Item
1.01. Entry into a Material Definitive Agreement.
On
June 20, 2023, Novo Integrated Sciences, Inc., a Nevada corporation (the “Company”) entered into a securities purchase agreement
(the “SPA”) with Mast Hill Fund, L.P., a Delaware limited partnership (the “Holder”), pursuant to which the Company
issued an 12% unsecured promissory note (the “Note”) with a maturity date of June 20, 2024 (the “Maturity Date”),
in the principal sum of $445,000 (the “Principal Sum”). In addition, the Company issued a common stock purchase warrant for
the purchase of up to 776,614 shares of the Company’s common stock (the “Warrant”) to the Holder pursuant to the SPA.
Pursuant to the terms of the Note, the Company agreed to pay the Principal Sum to the Holder and to pay interest on the principal balance
at the rate of 12% per annum. The Note carries an original issue discount (“OID”) of $44,500. Accordingly, on the Closing
Date (as defined in the SPA), the Holder paid the purchase price of $400,500 in exchange for the Note and Warrant. The Holder may convert
the Note into the Company’s common stock (the “Common Stock”), at any time at a conversion price equal to $0.175 per
share, subject to adjustment as provided in the Note (including but not limited to certain price protection provisions in case of future
dilutive offerings, subject to certain customary exempt transactions) as well as certain beneficial ownership limitations.
Pursuant
to the terms of the Note, the Company agreed to pay accrued interest monthly as well as the Principal Sum as follows: (i) $44,500 on
December 20, 2023, (ii) 44,500 on January 20, 2024, (iii) $44,500 on February 20, 2024, (iv) $77,661.43 on March 20, 2024, (v) $77,661.43
on April 20, 2024, (vi) $77,661.43 on May 20, 2024, and (vii) all remaining amounts owed under the Note on the Maturity Date (each of
the aforementioned payments are an “Amortization Payment”). If the Company fails to make any Amortization Payment, then the
Holder shall have the right to convert the amount of such respective Amortization Payment into shares of Common Stock as provided in
this Note at the lesser of (i) the then applicable conversion price under the Note or (ii) 85% of the lowest VWAP of our Common Stock
on any trading day during the five (5) trading days prior to the respective conversion date. .
The
Company may prepay the Note at any time prior to the date that an Event of Default (as defined in the Note) (each an “Event of
Default”) occurs at an amount equal to the Principal Sum then outstanding plus accrued and unpaid interest (no prepayment premium)
plus $750.00 for administrative fees.

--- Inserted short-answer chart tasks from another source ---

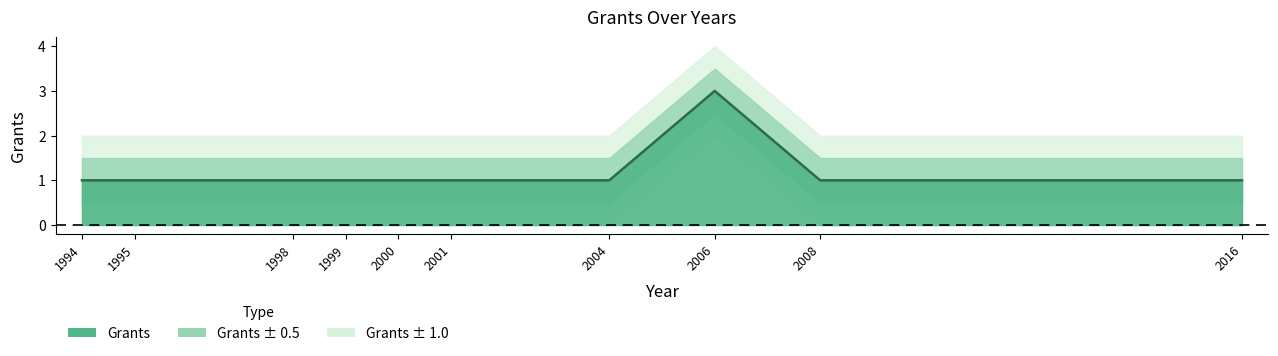

Read the value at 2016.

1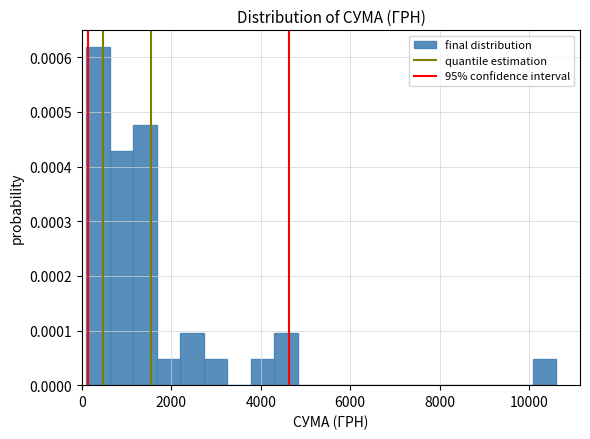

Read against the x-axis, roughly where is the centre of the tallest bar?

400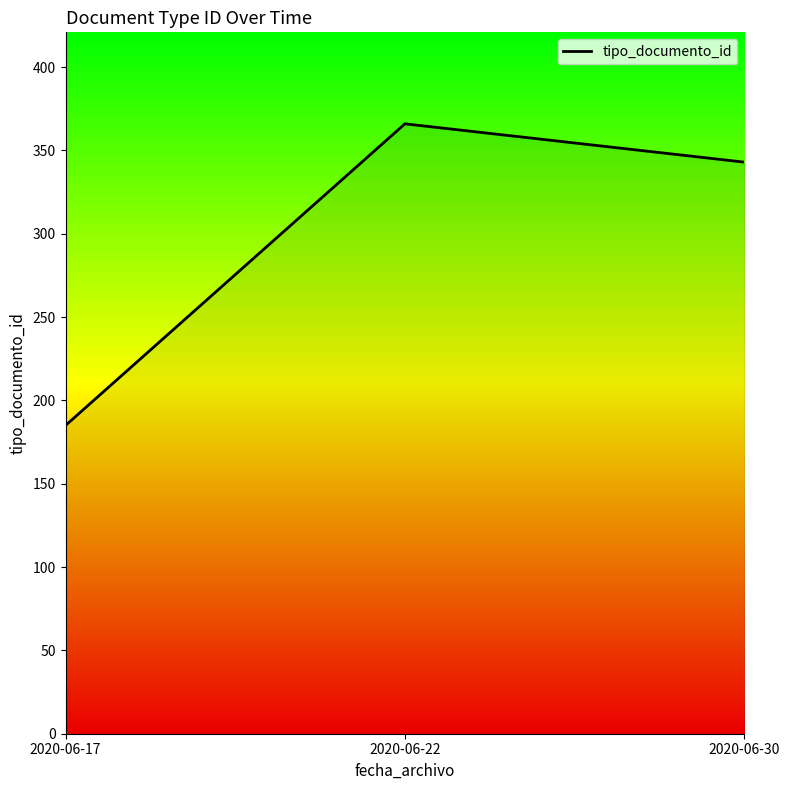

At which label is the value closest to 275?

2020-06-30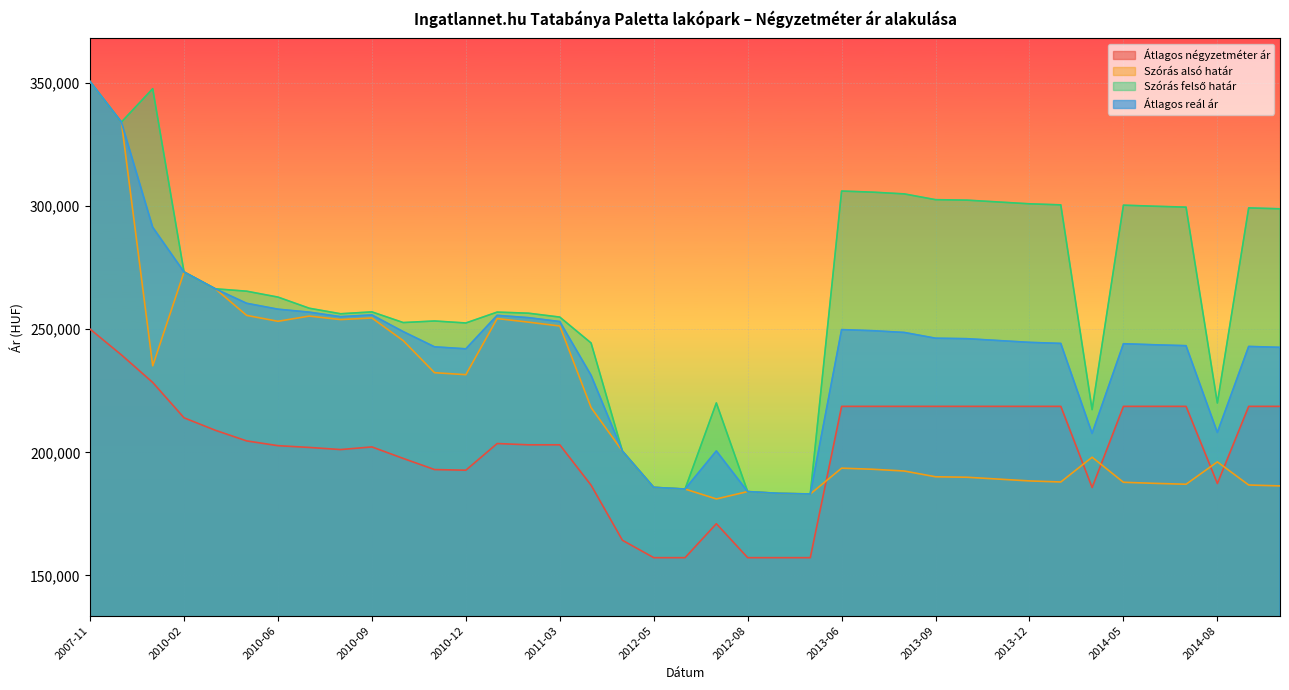

What is the difference between the maximum and minimum values in the Átlagos négyzetméter ár series?

92778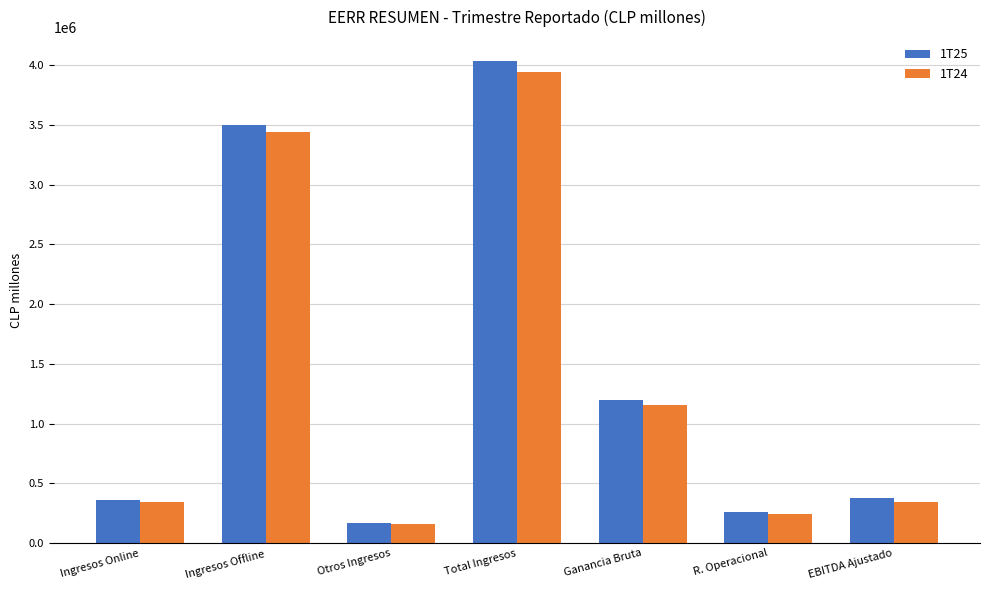

Is the value of 1T24 at Ganancia Bruta greater than the value of 1T25 at Otros Ingresos?

Yes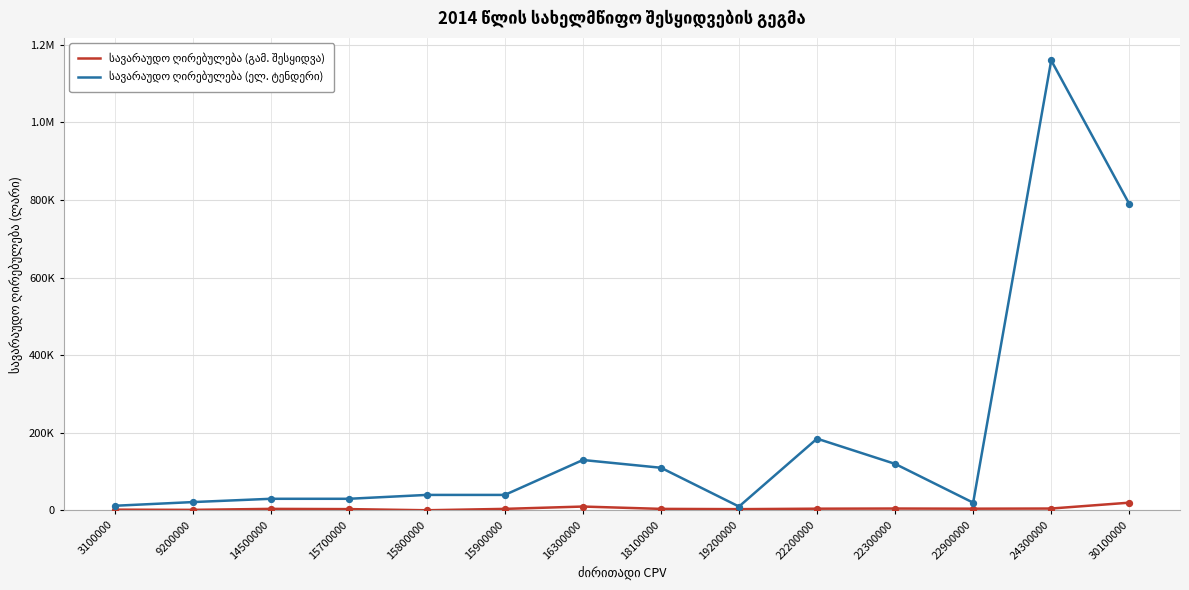

Is this an area chart (filled region under the line)?

No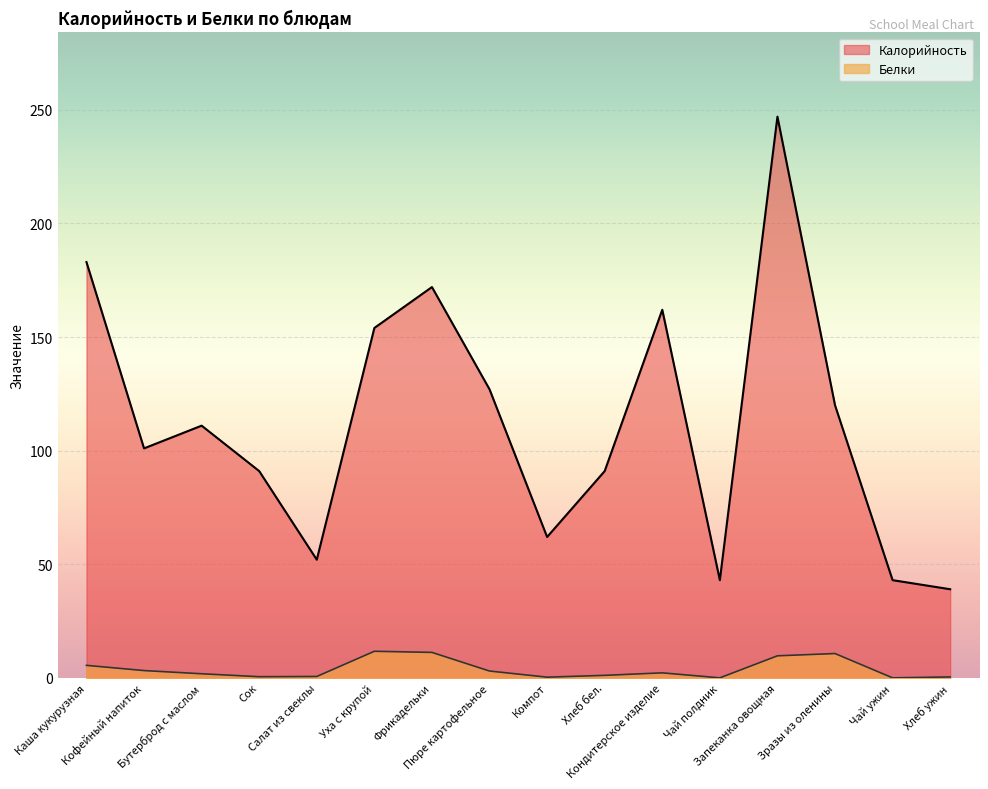

True or false: Белки has more than 1 points higher than both neighbors.

True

The Note contains customary events of default relating to, among other things, payment defaults,
breach of representations and warranties, and breach of provisions of the Note, Warrant, or SPA.
Upon
the occurrence of any Event of Default, the Note shall become immediately due and payable and the Company shall pay to the Holder, in
full satisfaction of its obligations hereunder, an amount equal to the Principal Sum then outstanding plus accrued interest multiplied
by 125% (the “Default Amount”). Upon the occurrence of an Event of Default, additional interest will accrue from the date
of the Event of Default at the rate equal to the lower of 16% per annum or the highest rate permitted by law.
The
Warrant is exercisable for five years from June 20, 2023, at an exercise price of $0.25 per share (the “Exercise Price”),
subject to adjustment as provided in the Warrant. The Warrant also contains certain cashless exercise provisions as well as price protection
provisions providing for adjustment of the number of shares of Common Stock issuable upon exercise of the Warrants and the Exercise Price
in case of future dilutive offerings, subject to certain customary exempt transactions.
As
additional consideration for the purchase of the Note and pursuant to the terms of the SPA, the Company issued 741,666 restricted shares
of the Company’s Common Stock (the “Commitment Shares”) to the Holder at closing. The SPA contains customary representations,
warranties, and covenants of the Company, including, among other things and subject to certain exceptions, piggy-back registration rights
with respect to the Commitment Shares as well as the shares of Common Stock underlying the Note and Warrant. In addition to the beneficial
ownership limitations provided in the Note and Warrant, the sum of the number of shares of Common Stock that may be issued under the
SPA (including the Commitment Shares), Note, and Warrant shall be limited to 17,720,448 as further described in the SPA, unless shareholder
approval to exceed such limitation is obtained by the Company.
The
foregoing descriptions of the Warrant, Note, and SPA do not purport to be complete and are qualified in its entirety by reference to
the full text of the Warrant, Note, and SPA, copies of which are filed herewith as Exhibits 4.1, 10.1, and 10.2, respectively, to this
Current Report on Form 8-K and are incorporated herein by reference.